### Activity:
A line qualifies if it holds the string "Remeza". Copy every qualifying line from the records.

[Information Boundary: Start]

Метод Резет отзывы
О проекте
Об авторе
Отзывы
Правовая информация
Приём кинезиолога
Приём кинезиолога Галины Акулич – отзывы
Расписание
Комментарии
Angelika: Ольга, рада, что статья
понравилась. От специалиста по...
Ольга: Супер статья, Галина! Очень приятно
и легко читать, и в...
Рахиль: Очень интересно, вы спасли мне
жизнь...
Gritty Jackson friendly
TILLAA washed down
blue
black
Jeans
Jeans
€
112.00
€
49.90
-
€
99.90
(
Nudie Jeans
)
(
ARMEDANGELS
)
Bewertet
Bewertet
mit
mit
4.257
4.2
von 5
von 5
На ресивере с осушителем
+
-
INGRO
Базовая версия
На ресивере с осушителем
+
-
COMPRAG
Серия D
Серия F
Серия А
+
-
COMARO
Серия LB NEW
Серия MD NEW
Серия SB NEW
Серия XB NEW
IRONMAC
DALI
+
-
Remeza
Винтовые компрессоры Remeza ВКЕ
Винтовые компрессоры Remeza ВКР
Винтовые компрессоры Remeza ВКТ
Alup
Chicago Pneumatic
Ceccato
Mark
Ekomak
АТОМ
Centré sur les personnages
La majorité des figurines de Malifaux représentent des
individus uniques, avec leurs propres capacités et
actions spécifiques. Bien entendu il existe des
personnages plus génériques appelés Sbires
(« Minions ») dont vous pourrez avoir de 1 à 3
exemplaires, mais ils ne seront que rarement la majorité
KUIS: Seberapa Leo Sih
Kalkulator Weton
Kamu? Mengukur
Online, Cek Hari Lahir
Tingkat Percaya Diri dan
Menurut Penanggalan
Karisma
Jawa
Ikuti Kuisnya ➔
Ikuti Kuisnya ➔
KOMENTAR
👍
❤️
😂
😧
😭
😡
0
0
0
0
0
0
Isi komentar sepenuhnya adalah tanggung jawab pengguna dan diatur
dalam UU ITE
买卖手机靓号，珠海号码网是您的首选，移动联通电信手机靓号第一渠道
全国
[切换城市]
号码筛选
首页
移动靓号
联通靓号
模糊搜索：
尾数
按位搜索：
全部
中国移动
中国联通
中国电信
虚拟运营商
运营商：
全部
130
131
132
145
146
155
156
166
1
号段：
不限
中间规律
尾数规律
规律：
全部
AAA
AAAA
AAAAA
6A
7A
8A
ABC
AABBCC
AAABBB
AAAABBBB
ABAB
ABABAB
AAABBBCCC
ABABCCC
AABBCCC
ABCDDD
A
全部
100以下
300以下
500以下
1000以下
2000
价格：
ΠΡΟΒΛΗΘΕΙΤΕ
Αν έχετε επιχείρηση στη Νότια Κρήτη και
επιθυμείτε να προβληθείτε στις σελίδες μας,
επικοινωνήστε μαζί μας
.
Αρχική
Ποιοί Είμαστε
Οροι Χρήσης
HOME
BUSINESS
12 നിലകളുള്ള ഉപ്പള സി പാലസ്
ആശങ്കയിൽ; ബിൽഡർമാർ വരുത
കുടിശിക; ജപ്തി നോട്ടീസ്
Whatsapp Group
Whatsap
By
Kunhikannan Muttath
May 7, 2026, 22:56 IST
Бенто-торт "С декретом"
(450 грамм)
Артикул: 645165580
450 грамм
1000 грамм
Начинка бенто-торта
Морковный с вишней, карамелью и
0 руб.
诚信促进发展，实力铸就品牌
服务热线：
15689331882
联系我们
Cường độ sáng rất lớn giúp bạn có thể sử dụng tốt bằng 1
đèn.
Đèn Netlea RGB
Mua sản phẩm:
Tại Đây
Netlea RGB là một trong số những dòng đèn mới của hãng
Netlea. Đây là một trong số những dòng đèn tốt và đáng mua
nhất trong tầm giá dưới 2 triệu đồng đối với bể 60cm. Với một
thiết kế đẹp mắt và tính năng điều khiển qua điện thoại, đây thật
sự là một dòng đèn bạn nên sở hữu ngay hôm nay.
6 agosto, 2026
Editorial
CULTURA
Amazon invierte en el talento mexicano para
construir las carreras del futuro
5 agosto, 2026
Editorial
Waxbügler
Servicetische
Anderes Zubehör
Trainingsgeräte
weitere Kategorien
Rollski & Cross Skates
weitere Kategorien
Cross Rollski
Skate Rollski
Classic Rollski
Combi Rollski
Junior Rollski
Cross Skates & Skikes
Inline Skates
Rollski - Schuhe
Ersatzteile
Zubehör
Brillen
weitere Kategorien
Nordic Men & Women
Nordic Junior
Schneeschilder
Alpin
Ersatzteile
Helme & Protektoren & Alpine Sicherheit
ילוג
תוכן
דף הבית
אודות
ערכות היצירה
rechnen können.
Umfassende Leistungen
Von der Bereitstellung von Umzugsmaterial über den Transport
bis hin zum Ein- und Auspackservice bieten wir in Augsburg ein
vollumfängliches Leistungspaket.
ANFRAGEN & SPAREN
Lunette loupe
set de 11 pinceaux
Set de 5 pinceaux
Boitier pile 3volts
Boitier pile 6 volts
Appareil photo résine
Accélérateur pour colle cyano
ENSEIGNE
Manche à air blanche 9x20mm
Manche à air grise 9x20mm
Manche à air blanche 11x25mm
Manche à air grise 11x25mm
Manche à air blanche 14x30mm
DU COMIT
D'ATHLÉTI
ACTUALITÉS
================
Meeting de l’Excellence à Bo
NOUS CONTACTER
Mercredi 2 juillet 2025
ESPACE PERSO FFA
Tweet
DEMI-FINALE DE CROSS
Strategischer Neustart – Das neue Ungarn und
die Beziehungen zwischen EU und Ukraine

[Information Boundary: End]

### Answer area:
Remeza
Винтовые компрессоры Remeza ВКЕ
Винтовые компрессоры Remeza ВКР
Винтовые компрессоры Remeza ВКТ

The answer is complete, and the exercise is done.